I get out of my Rav4 parking opposite the ATM machine, the weather was still wet, and I didn’t want to travel far from the car and get wet. I wait in line at the machine. It’s my turn at the machine taking my wallet and looking for my card, damn!  I must have placed it in my other bag last time I withdrew money. There was another card in my wallet, Alex’s and I’s joint bank account, the one he told me never to use unless it was for emergencies, this account we deposited money into every month saving up for leisure activities and other luxuries. I contemplate him warning me cautiously not to use it, there was $250,000 in it, what was $100 removal going to do? Alex wasn’t going to notice. Placing the card into the slot I enter my pin. Selecting the balance enquiry, sector my mouth drops.
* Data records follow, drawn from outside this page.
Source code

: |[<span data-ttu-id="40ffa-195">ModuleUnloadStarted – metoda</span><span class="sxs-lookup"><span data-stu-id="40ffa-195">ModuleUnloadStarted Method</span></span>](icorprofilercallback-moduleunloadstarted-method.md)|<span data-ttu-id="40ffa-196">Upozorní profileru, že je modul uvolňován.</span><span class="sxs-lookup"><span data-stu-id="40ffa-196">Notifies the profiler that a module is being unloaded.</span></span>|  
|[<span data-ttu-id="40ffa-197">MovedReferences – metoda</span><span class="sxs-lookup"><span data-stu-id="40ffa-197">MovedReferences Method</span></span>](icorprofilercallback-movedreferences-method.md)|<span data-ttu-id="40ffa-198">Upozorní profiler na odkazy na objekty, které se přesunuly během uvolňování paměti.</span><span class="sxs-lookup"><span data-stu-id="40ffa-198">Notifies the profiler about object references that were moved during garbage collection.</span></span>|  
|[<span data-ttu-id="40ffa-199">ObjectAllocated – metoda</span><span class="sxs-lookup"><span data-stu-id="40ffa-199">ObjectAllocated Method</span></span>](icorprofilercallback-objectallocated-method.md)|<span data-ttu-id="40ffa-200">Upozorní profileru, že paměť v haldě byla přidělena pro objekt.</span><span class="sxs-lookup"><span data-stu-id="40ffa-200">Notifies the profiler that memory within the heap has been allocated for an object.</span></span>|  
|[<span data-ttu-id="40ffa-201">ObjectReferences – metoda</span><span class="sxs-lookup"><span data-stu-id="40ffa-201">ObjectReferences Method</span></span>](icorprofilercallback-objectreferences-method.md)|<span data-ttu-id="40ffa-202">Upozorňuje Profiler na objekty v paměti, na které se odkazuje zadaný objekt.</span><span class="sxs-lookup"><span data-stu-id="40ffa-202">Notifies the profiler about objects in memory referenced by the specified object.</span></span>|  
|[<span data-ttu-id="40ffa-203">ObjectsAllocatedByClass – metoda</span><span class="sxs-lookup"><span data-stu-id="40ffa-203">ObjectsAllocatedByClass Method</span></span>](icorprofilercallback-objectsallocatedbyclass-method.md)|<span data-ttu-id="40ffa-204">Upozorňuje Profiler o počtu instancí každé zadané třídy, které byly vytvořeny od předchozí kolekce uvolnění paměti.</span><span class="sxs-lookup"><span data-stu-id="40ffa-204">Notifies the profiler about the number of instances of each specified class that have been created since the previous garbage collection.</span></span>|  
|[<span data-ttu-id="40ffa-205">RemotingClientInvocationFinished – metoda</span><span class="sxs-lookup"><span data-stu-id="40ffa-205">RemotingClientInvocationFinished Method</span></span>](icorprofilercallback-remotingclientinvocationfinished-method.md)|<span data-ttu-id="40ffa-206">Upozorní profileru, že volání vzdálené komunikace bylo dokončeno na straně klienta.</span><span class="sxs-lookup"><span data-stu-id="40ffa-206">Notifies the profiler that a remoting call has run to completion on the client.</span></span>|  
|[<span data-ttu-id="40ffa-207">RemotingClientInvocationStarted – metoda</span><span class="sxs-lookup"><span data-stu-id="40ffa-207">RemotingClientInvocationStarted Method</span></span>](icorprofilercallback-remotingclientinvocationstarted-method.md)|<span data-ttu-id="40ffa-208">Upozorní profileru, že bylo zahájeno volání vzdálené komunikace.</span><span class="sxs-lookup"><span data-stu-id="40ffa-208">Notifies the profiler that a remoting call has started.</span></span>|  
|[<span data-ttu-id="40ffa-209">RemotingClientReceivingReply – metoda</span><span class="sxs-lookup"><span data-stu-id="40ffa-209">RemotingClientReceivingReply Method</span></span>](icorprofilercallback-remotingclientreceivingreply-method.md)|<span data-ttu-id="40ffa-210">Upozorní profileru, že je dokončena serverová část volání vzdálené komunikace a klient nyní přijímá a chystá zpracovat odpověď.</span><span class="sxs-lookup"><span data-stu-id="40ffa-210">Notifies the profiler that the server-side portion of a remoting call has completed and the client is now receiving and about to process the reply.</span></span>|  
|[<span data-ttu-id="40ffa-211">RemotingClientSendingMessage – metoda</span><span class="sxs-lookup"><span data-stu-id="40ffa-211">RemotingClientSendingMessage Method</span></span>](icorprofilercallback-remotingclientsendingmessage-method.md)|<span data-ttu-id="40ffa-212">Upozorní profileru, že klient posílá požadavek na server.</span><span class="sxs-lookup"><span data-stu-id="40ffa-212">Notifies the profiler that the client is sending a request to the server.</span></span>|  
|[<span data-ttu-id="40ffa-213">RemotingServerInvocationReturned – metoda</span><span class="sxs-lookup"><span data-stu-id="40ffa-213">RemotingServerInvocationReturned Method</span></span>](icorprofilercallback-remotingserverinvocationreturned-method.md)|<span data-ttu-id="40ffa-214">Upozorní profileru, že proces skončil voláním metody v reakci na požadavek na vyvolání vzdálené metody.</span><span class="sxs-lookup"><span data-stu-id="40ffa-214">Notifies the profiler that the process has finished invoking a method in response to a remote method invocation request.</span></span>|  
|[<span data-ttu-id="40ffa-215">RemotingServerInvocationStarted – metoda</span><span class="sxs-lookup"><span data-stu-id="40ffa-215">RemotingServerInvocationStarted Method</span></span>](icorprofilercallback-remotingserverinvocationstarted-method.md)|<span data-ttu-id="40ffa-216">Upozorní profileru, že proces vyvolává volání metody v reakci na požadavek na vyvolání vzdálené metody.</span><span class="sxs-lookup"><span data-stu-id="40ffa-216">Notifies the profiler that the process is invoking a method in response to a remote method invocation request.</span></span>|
CURRENT BALANCE:  $230,000

CLOSING BALANCE:   $230,000

Where? Where was the money, there was $20,000 missing. Where is it? What did Alex do? What did the bank do? I quickly cancel the transaction and remove my card.  Just as I turn around my phone sounds. Looking forward I pray it wasn’t the anonymous sender. I take a glimpse at the screen.

Blocked (2):

Money, money, money

Must be funny

In the rich man's world

Money, money, money

Always sunny

In the rich man's world

It’s time like this, lyrics come in handy.

His worth nothing honey,

if he can’t be trusted.

Oops. I wonder what he did with all that money Georgie.
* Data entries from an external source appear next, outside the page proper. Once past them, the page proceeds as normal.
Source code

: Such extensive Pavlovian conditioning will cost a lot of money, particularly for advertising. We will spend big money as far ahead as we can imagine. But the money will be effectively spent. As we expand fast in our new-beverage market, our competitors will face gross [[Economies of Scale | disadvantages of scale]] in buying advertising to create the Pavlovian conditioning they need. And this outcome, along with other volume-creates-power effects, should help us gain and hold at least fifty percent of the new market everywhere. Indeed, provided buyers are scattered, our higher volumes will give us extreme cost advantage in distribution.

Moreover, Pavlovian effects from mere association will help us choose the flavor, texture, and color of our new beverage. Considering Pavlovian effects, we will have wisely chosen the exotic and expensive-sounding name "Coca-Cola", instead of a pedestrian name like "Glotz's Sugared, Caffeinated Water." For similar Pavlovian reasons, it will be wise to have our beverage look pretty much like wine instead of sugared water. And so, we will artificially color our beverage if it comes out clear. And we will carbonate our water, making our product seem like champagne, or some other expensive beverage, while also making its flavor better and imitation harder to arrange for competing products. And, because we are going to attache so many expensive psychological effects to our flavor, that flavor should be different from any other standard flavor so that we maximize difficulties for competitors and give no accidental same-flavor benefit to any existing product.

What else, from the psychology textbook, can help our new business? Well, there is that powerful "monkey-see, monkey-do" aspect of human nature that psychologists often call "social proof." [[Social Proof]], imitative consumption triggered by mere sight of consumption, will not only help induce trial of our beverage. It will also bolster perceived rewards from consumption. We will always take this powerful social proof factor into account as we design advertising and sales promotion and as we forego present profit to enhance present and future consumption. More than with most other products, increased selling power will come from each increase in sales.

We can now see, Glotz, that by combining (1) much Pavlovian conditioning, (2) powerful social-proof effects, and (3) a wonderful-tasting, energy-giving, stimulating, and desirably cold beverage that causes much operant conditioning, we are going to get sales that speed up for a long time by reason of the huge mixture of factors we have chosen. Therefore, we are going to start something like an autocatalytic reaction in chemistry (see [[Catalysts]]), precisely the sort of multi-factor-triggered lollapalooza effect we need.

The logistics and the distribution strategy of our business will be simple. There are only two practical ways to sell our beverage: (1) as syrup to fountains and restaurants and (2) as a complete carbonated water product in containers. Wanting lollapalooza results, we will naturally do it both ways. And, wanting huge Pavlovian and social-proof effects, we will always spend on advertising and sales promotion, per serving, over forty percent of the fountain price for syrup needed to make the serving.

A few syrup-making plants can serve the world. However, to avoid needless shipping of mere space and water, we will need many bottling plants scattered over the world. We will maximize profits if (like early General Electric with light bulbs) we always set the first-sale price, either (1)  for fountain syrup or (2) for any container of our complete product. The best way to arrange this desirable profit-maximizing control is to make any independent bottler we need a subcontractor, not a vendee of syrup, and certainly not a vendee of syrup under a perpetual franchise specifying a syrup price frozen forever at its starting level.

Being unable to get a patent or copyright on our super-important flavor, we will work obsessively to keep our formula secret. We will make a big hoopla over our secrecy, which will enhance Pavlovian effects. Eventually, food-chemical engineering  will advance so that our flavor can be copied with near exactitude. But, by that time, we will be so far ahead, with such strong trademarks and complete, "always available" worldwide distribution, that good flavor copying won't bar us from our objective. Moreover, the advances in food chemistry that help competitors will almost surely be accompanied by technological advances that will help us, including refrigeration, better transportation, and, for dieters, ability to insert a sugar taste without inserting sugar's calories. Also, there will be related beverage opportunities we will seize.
I gasp. Look up my filling with tears, what was happening to me? I look around, are they here? How do they know? It was all confusing. I knew what I need to do. They were giving me hints, information and I wasn’t going to ruin their game nor was I going to ruin my expedition, I was going to find out the truth about Alex one way or another, but I just had to play smart and not lead him onto anything. I get into the car and flea the area, did I love Alex? Yes. Did I trust him? No. Would I leave him if matters came to worse? I stare out of the wind shield, the car coming to a stop at the red traffic light thinking, me and Alex leaving each other, what will people say, what will my parents think? What will his family think? My friends, his friends? My son, would he grow up to a broken family. I dismiss this thought, I was jumping into conclusions, Alex might be innocent and I’m judging his straight in the open. I need evidence, how was I going to get the evidence, well that I was clearly unsure of.